Entré a casa como todos los días y al ver papeles en la mesa, pregunté: – ¿Hay carta para mí?
Con el torbellino acostumbrado de mis movimientos y sin esperar respuesta, fui a lavar mis manos para almorzar. Me senté en la mesa y ¡sorpresa!, carta en el plato, como manjar para devorar.
La cáscara blanca se adorna con figuritas parecidas a estampitas de iglesia, mezclándose la plegaria con la devoción. Sellos que hablan de un lejano continente que contiene ese fruto deseado; y finalmente garabateado el remitente, veo ese nombre por tantas veces rezado y orado en la intimidad. Tomo la situación calmadamente; uso el cuchillo de mi derecha para pinchar el impávido sobre y con un movimiento rápido, abrir en dos ese apetecible bocadillo.
Empiezo por el principio.
Mi ojo registra un papel adornado. Me recuerda una ensalada Waldorf. Sin darme cuenta la comida ya está sobre la mesa junto con la gente a punto de comer.
Me perturba la falta de soledad y necesito intimar con vos, sin que los demás te saboreen.

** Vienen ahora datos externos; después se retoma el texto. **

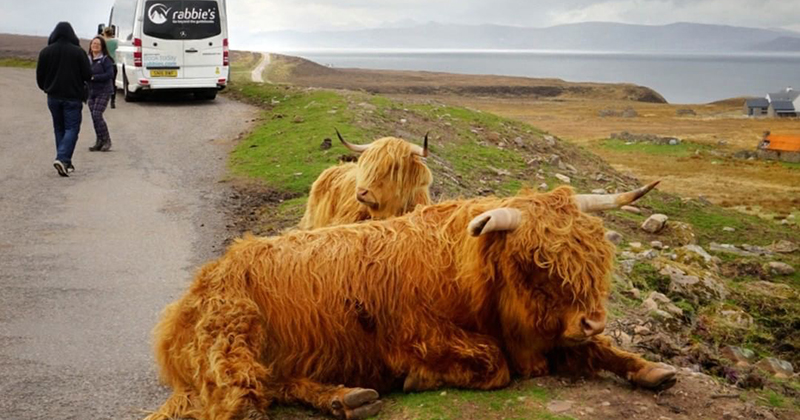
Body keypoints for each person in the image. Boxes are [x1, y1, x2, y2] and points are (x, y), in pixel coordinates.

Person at [36, 22, 92, 177]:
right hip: (73, 97)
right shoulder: (78, 52)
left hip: (53, 97)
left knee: (59, 128)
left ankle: (65, 161)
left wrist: (47, 88)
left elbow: (40, 78)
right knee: (72, 128)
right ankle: (62, 158)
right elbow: (88, 75)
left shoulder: (45, 52)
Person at [87, 36, 115, 152]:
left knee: (97, 114)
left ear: (102, 46)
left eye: (98, 44)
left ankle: (107, 140)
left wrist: (94, 78)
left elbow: (110, 74)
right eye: (94, 44)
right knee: (94, 117)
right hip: (91, 91)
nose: (95, 46)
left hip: (104, 91)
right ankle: (99, 140)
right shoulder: (87, 59)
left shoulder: (105, 59)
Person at [102, 27, 118, 109]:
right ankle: (113, 101)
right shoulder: (115, 42)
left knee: (103, 82)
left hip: (103, 63)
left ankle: (103, 99)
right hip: (113, 63)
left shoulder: (102, 41)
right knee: (113, 82)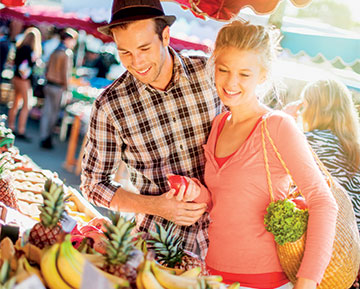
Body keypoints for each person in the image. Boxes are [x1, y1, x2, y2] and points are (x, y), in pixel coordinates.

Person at [167, 20, 338, 289]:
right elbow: (223, 203)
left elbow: (323, 202)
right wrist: (196, 192)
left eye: (244, 74)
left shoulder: (277, 126)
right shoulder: (218, 125)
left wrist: (306, 284)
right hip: (212, 276)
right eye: (223, 70)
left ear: (263, 75)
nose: (231, 82)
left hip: (265, 282)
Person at [80, 0, 222, 259]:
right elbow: (93, 185)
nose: (136, 62)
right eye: (125, 52)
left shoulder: (209, 73)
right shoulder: (109, 105)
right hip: (157, 247)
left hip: (227, 236)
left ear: (165, 36)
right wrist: (156, 206)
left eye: (144, 48)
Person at [286, 79, 360, 232]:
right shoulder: (354, 148)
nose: (301, 112)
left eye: (304, 105)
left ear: (314, 109)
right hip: (350, 243)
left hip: (321, 234)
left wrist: (284, 121)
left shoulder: (312, 141)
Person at [39, 28, 78, 149]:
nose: (74, 43)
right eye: (73, 40)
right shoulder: (66, 53)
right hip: (58, 87)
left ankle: (44, 136)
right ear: (68, 39)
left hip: (49, 84)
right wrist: (67, 89)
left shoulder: (55, 50)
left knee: (47, 112)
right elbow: (66, 74)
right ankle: (47, 139)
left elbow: (46, 67)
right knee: (53, 114)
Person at [7, 27, 42, 141]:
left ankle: (10, 126)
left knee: (15, 102)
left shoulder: (19, 47)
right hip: (24, 80)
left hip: (16, 77)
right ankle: (21, 130)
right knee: (26, 105)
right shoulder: (30, 51)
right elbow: (29, 67)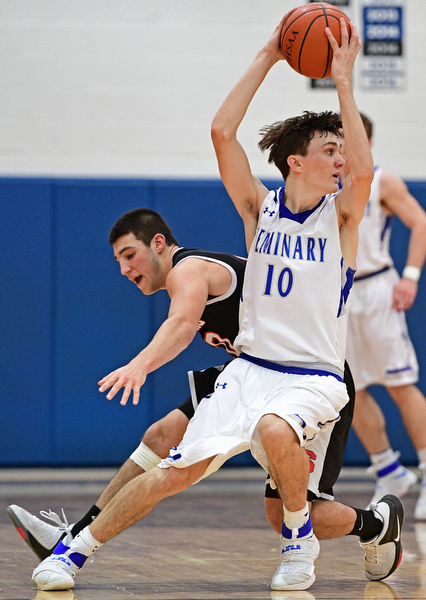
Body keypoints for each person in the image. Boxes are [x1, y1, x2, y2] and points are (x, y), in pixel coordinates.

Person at [30, 16, 391, 593]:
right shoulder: (261, 209)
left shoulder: (341, 219)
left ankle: (298, 545)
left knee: (276, 431)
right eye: (329, 150)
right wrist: (269, 54)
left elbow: (366, 170)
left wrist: (343, 82)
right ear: (296, 162)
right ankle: (75, 552)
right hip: (251, 370)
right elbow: (223, 133)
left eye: (342, 150)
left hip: (313, 377)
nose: (341, 159)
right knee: (175, 469)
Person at [9, 209, 392, 575]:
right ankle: (74, 538)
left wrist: (139, 365)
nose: (125, 269)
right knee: (159, 436)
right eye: (118, 262)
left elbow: (181, 324)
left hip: (307, 377)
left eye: (130, 255)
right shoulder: (191, 272)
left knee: (284, 516)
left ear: (158, 243)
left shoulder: (188, 268)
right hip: (252, 373)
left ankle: (376, 525)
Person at [343, 113, 426, 517]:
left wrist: (410, 276)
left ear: (366, 141)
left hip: (377, 289)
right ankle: (388, 469)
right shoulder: (325, 186)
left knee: (399, 382)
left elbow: (421, 222)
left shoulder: (382, 180)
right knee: (348, 389)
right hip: (339, 295)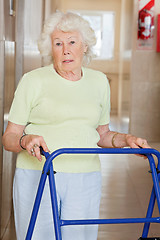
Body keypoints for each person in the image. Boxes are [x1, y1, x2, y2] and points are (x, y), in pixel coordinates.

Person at [2, 11, 150, 240]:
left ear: (85, 46)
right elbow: (9, 137)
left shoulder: (99, 81)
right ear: (50, 48)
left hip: (85, 176)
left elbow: (102, 134)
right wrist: (25, 140)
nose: (66, 50)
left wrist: (126, 140)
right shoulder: (32, 81)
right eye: (58, 43)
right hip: (38, 173)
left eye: (72, 42)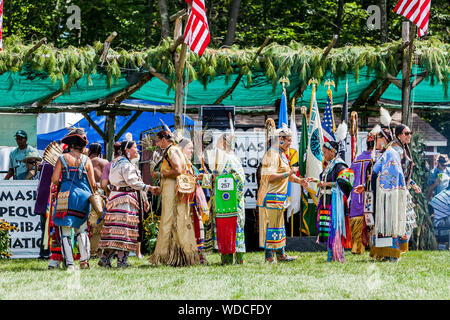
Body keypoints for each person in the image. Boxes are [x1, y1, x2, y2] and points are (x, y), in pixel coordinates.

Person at [257, 125, 310, 263]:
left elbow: (287, 176)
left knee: (279, 226)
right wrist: (290, 172)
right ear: (280, 139)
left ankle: (281, 255)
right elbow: (270, 177)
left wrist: (300, 180)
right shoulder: (272, 155)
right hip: (272, 196)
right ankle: (269, 257)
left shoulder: (281, 154)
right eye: (288, 140)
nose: (290, 143)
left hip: (279, 197)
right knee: (273, 226)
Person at [355, 126, 407, 262]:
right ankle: (385, 253)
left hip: (387, 194)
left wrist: (380, 187)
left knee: (387, 223)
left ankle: (392, 254)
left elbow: (390, 174)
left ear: (384, 139)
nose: (375, 142)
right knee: (383, 224)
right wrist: (365, 186)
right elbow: (374, 173)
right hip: (381, 194)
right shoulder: (386, 153)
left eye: (377, 138)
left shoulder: (390, 153)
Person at [148, 130, 200, 267]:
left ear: (164, 140)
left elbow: (177, 170)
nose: (157, 144)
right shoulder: (176, 150)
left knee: (169, 220)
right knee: (176, 221)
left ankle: (165, 255)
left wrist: (160, 174)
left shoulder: (171, 151)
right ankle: (178, 256)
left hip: (173, 191)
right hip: (172, 189)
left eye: (158, 141)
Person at [98, 140, 152, 268]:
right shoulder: (126, 165)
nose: (137, 150)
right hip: (125, 199)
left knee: (114, 229)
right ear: (127, 150)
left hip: (115, 197)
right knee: (124, 229)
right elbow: (132, 182)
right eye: (135, 148)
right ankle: (121, 261)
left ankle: (105, 258)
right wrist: (148, 187)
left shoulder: (115, 162)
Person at [51, 128, 96, 270]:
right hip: (83, 197)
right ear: (82, 146)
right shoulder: (87, 160)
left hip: (66, 197)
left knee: (65, 231)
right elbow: (93, 183)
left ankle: (70, 264)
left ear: (70, 145)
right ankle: (84, 261)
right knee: (81, 229)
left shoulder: (62, 158)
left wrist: (63, 183)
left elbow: (54, 179)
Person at [310, 139, 354, 263]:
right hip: (326, 201)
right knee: (328, 229)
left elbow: (347, 181)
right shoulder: (329, 165)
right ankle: (331, 255)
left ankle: (337, 255)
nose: (323, 154)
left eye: (325, 152)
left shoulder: (340, 165)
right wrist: (317, 181)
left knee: (335, 228)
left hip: (334, 203)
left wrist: (326, 184)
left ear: (332, 151)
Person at [206, 133, 246, 265]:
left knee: (229, 229)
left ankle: (228, 260)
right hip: (232, 202)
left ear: (224, 143)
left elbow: (227, 179)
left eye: (218, 142)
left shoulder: (227, 159)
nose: (216, 146)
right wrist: (208, 178)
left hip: (228, 202)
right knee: (232, 229)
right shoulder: (233, 158)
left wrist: (209, 178)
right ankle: (238, 260)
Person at [179, 137, 209, 264]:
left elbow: (199, 181)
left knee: (198, 227)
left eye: (192, 148)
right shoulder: (179, 165)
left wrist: (202, 177)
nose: (191, 151)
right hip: (184, 204)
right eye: (189, 148)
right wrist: (195, 180)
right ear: (182, 149)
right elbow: (181, 181)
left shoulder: (192, 166)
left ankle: (198, 255)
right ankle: (186, 256)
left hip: (194, 203)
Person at [392, 124, 421, 253]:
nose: (409, 136)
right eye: (406, 133)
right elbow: (396, 172)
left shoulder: (403, 149)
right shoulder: (396, 150)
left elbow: (403, 173)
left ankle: (400, 247)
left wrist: (412, 183)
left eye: (410, 133)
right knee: (401, 218)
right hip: (396, 191)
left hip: (403, 189)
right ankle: (395, 247)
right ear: (398, 135)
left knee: (407, 219)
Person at [348, 135, 375, 255]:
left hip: (356, 195)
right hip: (371, 194)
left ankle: (357, 247)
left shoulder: (357, 159)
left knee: (358, 220)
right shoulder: (378, 158)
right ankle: (374, 246)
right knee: (373, 219)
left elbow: (349, 177)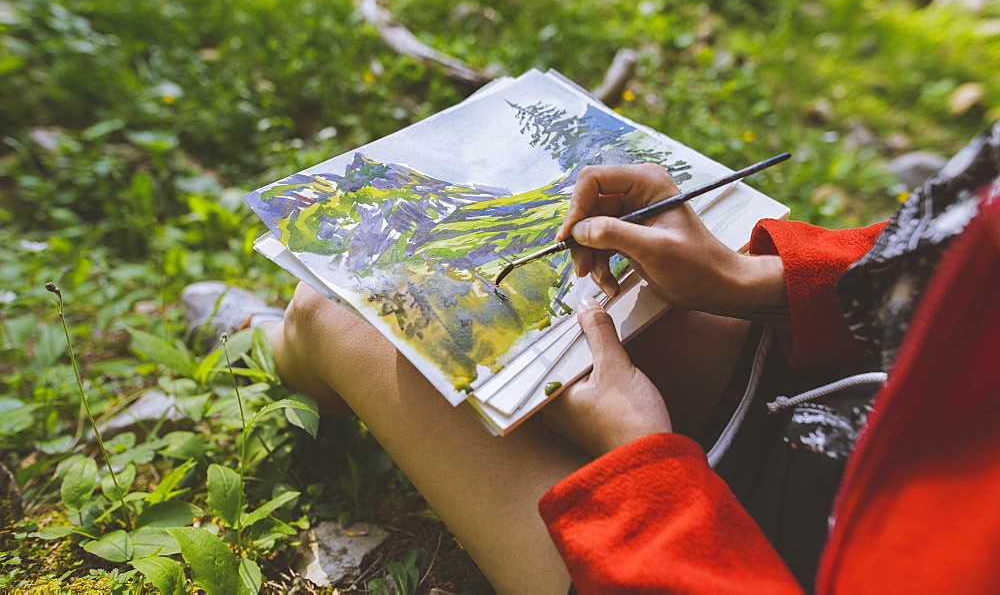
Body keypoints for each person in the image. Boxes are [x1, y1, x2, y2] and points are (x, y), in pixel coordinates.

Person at [186, 123, 999, 593]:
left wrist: (644, 469)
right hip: (844, 386)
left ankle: (271, 347)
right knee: (463, 297)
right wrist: (759, 281)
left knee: (337, 311)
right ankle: (284, 346)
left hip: (714, 555)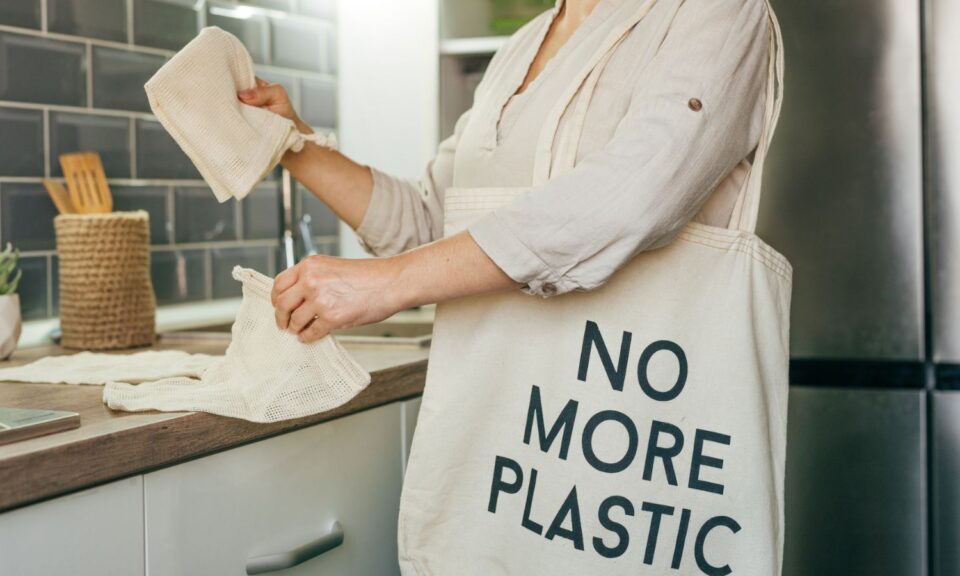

En mi cuarto, con el estómago vacío de silencio, te encuentro. Distante, lejos y un poco carente de vida por tanto viaje encerrado en tu cáscara blanca. Los corazones impresos en el papel hacen que el mío palpite de emoción. Estúpidamente supongo que el tuyo late por mí y me consuelo pensando que no en vano elegiste ese diseño para encontrarte conmigo tan lejos.
Disquisiciones aparte, leo y saboreo cada letra deformada por la distancia. Todos almuerzan y mis entrañas vacías claman.
Cada palabra es un signo azul, azul de tu ausencia y azul de tu presencia. Ese instante de carta es único y difícil de explicarlo en un relato. El cuerpo vibra alborotado mientras los ojos ávidos, bailan al compás de los signos. La voracidad se acelera en cada espacio y al llegar al final de la primera carilla, la mano acaricia tu ángulo, girándote para tratar de alcanzar el postre… El tan ansiado postre…
El dulce de tu nombre ya aparece, pero dolorosamente ningún beso apasionado se encuentra con mi boca. Solo un saludó amable, ni siquiera tierno, solo cortés, ni siquiera dulce, solo gentil, ni siquiera amante… El estómago clama por un fruto.
A pesar de todo, te cobijo tiernamente en el sobre y te guardo en el cajón con otros retazos de tu persona, sabiendo que horas más tarde vendré, como tantas otras veces, a descubrirte distinto, llenarte de mis deseos y fantasear lo que cada día necesite, para seguir idolatrándote.